A difficult point here is how to measure the success at survival. If you simply try to maximize the time spent before dying, then you will favor bots which never leave the first levels; those may live long but will never win the game. If you measure success by how deep the character goes before dying then the best bots will be archeologists (who start with a pick-axe) in a digging frenzy.
显然,那里有大量的 Nethack 机器人。 查看此列表:
Apparently there are a good number of Nethack bots out there. Check out this listing:
在 nethack 中,未知的操作通常会产生布尔效应——要么获得,要么失去。贝叶斯网络基于“模糊逻辑”值——一个动作可能会以给定的概率带来增益。因此,您不需要贝叶斯网络,只需要“已发现的效应”列表以及它们是好还是坏。
不用再吃鸡蛇了吧?
总而言之,这取决于您作为初学者想要为机器人提供多少“知识”。你想让他“通过艰难的方式”学习一切,还是会给他剧透,直到他吃饱为止?
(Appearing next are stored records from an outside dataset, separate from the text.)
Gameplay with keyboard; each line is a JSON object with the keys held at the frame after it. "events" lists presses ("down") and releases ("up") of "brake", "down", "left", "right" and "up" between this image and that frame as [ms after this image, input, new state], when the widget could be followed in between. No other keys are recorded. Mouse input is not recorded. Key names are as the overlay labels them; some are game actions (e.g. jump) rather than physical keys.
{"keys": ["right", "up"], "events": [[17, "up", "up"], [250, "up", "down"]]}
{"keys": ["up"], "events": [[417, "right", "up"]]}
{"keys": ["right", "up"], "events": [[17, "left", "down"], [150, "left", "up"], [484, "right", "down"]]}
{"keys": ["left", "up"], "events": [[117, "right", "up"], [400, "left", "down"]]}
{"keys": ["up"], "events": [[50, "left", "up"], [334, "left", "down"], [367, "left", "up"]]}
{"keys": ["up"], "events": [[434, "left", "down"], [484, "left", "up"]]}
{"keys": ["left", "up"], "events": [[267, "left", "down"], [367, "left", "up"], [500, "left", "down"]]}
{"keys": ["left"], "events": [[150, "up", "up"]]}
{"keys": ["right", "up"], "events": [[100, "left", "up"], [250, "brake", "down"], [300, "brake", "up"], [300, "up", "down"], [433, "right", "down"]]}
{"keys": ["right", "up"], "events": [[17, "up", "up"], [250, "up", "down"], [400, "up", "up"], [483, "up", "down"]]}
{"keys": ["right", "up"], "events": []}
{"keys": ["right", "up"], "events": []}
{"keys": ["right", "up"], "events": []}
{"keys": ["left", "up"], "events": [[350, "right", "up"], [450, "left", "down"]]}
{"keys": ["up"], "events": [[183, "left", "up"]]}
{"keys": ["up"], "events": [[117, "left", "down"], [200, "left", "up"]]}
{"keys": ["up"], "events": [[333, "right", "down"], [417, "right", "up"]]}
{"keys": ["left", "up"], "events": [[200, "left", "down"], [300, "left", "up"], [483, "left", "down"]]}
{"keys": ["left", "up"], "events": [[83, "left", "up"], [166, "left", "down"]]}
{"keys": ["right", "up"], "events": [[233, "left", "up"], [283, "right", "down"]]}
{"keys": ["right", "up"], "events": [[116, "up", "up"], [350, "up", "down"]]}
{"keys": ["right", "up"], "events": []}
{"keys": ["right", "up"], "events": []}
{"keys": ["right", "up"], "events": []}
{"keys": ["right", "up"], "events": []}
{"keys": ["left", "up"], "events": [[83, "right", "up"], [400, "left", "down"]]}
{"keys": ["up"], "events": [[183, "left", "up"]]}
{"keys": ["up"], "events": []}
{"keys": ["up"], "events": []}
In nethack unknown actions usually have a boolean effect -- either you gain or you loose. Bayesian networks base around "fuzzy logic" values -- an action may give a gain with a given probability. Hence, you don't need a bayesian network, just a list of "discovered effects" and wether they are good or bad.
No need to eat the Cockatrice again, is there?
All in all it depends how much "knowledge" you want to give the bot as starters. Do you want him to learn everything "the hard way", or will you feed him spoilers 'till he's stuffed?